#### [Excerpted text]
◇ ◇ ◇
Any day now, that Slate Desktop will be released.
The big battle can then be held. Who will win?
Slate Desktop's automatic statistical techniques or my own manual statistical techniques?
My fragments list should reach 1 million lines soon. Ever line has been carefully collected and optimised in the past years.
And a second question will be:
Which results will be better:
You are the perfect test case, since you do only one kind of text, and have collected masses of nearly identical bilingual data (very much unlike myself, sadly). I'm curious what you fill find!
Thanks for taking the time to respond here!
>Slate Desktop's true benefit the reduction in skill level necessary to create new engines for a variety of uses.
Yes, I can see that. However, in my agency I constantly get new subjects. The biggest part of the work is to coin the terminology. This is a very time-consuming process and I often have to revise my terminology while moving along the translation.
This is manual (and intellectual) labour, and it will always stay that. There's no way that SD or any other MT system will be able to do this work for me.
So, I'll have to do it anyway. This coining, I mean. And I also define the snippets as large as possible, to improve the auto-assembling result. Here I could probably save some time, and let SD identity the snippets.
However, how on earth can SD know the genus, casus etc. of the nouns, in order to correctly identify snippets. It can't. It isn't rule-based. And when I start working on a new subject, I don't have a big corpus that could be used to train SD and let it identify snippets.
Not to speak of the fun part in translation.
At least, how I, with my very peculiar mind set and unique hardwiring (not appreciated by less tolerant persons: they really get extremely mad about my autonomous thinking, see the many kind replies that Hans van de Broek (who obviously has a different workflow -- which is fine for my, but the other way around obviously isn't) has posted here, whenever I have the evil courage to post something some new ideas here or elsewhere.
This coining and constant puzzling, re-coining and constantly optimising my snippets/terms, my constantly improving myself, is the big fun of translating for me.
Learn new things, chance my modus operandi constantly, re-invent workflows, improve. Ignore silly people. Don't let them irritate me. That's the hard part.
But dumb people with rusty patterns, nog being able to renew themselves should not withhold me to improve myself and my work.
Well now, back to SD: even if it could learn the coining, it wouldn't be good for me: it would probably take away much of the my professional fun.
I'm not sure. Let me test the software later this year.
Thanks for sharing your processes and personal insights of “who is Hans van de Broek.” We make no claims that SD can satisfy every business process. You say the coining “is manual... and it will always stay that.” I tend to agree with you.
You ask, “how on earth can SD know the genus, casus etc. of the nouns, in order to correctly identify snippets.” Simply put, it can not. I started using new terminology to describe what it does do. SD (all SMT, but I'm "branding" here a little) is a concordance search engine. I was formulating the term as this group razzed Michael about his work style to search mega-concordances a few weeks ago.
◇ ◇ ◇
#### [The data]
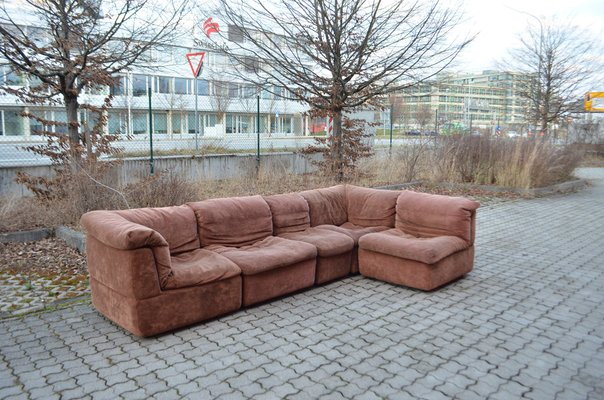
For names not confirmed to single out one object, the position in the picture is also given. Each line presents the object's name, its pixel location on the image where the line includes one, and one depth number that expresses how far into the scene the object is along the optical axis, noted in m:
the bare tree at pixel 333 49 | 9.95
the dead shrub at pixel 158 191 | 7.42
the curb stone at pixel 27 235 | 6.55
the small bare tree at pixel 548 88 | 19.52
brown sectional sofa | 3.94
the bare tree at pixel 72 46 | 7.59
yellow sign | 21.56
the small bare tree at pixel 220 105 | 32.59
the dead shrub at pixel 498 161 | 12.62
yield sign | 11.24
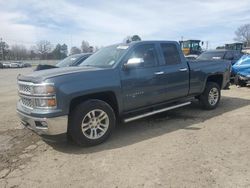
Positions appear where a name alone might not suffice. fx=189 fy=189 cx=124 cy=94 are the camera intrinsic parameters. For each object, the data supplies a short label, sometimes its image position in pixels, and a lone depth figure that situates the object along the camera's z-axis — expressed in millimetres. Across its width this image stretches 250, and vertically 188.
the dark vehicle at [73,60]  7562
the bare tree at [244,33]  66498
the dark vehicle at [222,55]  9854
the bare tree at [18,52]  66161
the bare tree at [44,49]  62486
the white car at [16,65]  41453
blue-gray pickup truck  3150
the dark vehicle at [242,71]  8026
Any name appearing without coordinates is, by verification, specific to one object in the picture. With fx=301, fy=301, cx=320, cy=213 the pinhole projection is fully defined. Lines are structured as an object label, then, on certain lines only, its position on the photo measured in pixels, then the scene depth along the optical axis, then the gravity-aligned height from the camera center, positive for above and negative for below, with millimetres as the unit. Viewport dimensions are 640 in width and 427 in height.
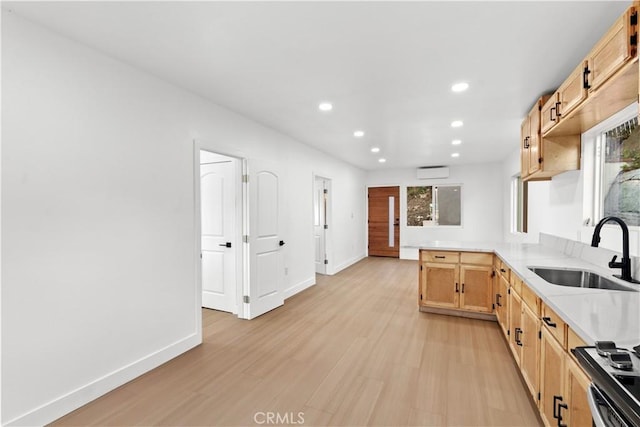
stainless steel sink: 2128 -544
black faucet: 1761 -293
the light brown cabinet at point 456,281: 3609 -918
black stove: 782 -499
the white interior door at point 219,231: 3836 -288
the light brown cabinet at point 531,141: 2902 +692
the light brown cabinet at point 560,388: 1274 -871
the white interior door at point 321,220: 6258 -252
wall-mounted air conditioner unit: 7516 +903
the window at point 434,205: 7730 +60
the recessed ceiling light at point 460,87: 2721 +1114
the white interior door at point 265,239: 3744 -414
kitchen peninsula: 1310 -677
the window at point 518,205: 5262 +39
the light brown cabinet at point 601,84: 1470 +739
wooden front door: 8266 -378
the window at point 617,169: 2191 +303
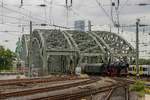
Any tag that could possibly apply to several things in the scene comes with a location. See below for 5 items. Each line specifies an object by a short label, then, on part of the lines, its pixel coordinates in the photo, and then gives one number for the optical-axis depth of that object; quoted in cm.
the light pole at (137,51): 4484
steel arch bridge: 10575
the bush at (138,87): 3431
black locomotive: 7167
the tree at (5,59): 11388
◇ ◇ ◇
#### [Tasks]
**1.** Answer these questions using the forum thread about Slate Desktop:
(a) How many lines should the writer's fragments list reach soon?
(b) According to the writer, what is the biggest part of the work in the agency?
(c) In the later reply, what kind of search engine is SD called?
**2.** Write out the stretch of the Slate Desktop thread from "However, how on" through "it identify snippets.".
**3.** List every activity that the Slate Desktop thread names in the sentence that ends "is the big fun of translating for me."

#### [Activity answers]
**1.**
(a) 1 million lines.
(b) Coining the terminology.
(c) A concordance search engine.

**2.**
However, how on earth can SD know the genus, casus etc. of the nouns, in order to correctly identify snippets. It can't. It isn't rule-based. And when I start working on a new subject, I don't have a big corpus that could be used to train SD and let it identify snippets.

**3.**
- coining
- constant puzzling
- re-coining
- constantly optimising my snippets/terms
- my constantly improving myself